Hozayfa Yazji, manajer wilayah Gaza di NRC, mengatakan statistik tersebut menyoroti tingkat penderitaan akibat serangan 11 hari terakhir di Gaza yang telah menyebabkan banyak anak. Menurut Yazji, NRC telah bekerja dengan 118 sekolah, memberikan dukungan untuk 75.000 anak sejak meluncurkan layanan terapi trauma untuk anak-anak di Gaza pada tahun 2012.

"Tapi kami sekarang menghadapi kesenjangan besar dalam layanan dukungan psikologis setelah agresi baru-baru ini," katanya. "Jumlah anak yang membutuhkan psikoterapi diharapkan meningkat tiga kali lipat."

Yazji mengatakan, kondisi kemanusiaan yang parah yang dialami anak-anak di Jalur Gaza memperburuk kondisi kesehatan mental mereka, namun serangan militer berdampak paling buruk pada anak-anak.

Pengepungan selama 14 tahun yang dilakukan Israel di daerah kantong pesisir, meningkatnya tingkat kemiskinan yang mencapai 50 persen dari populasi, tingkat pengangguran 55 persen, dan sistem perawatan kesehatan yang bobrok semuanya membuat penderitaan anak-anak lebih buruk, katanya. Anak-anak di bawah usia 18 tahun merupakan 45 persen dari populasi di Jalur Gaza. "Ini membuat intervensi program pertolongan pertama psikologis menjadi kebutuhan yang mendesak," kata Yazji kepada Al Jazeera.

Dia mengatakan setidaknya 90 persen penduduk Gaza membutuhkan dukungan dan perawatan kesehatan mental karena serangan militer yang berulang dan kondisi kemanusiaan yang menghancurkan di Jalur itu.
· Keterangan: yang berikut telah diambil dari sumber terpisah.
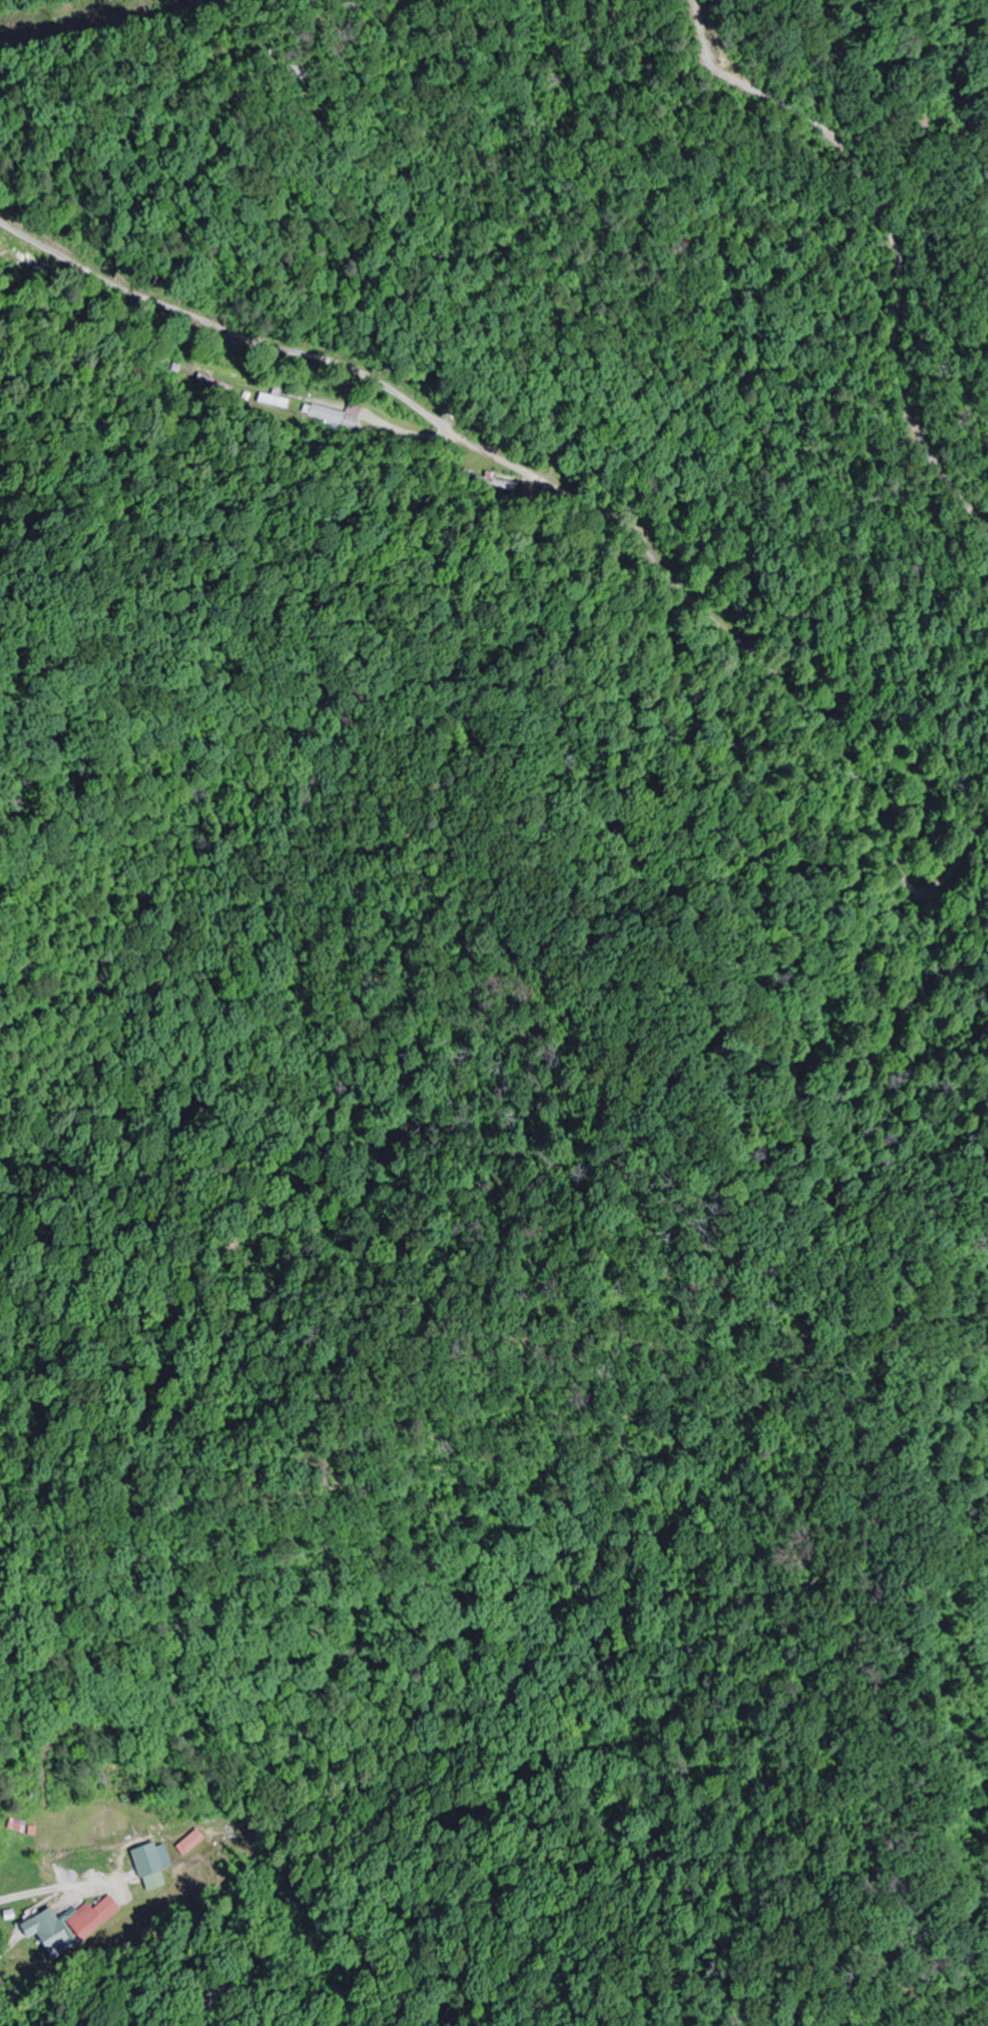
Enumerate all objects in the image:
road: (846, 132)
road: (11, 230)
road: (893, 352)
road: (959, 817)
building: (11, 1826)
building: (187, 1842)
building: (148, 1869)
building: (92, 1918)
building: (49, 1935)
road: (7, 1952)

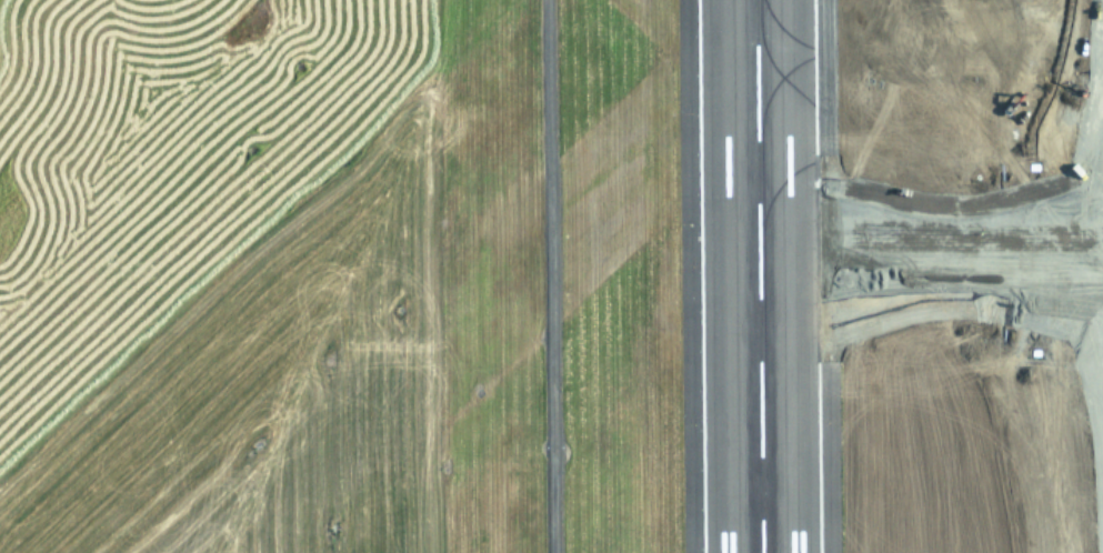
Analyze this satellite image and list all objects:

“Kebutuhan itu di luar kemampuan kami. Kami bekerja dengan beberapa organisasi pemerintah dan internasional untuk meningkatkan program kami, ”kata Yazji, menambahkan dewan berharap dapat melatih lebih banyak orang yang dapat memberikan dukungan kesehatan mental di seluruh Gaza.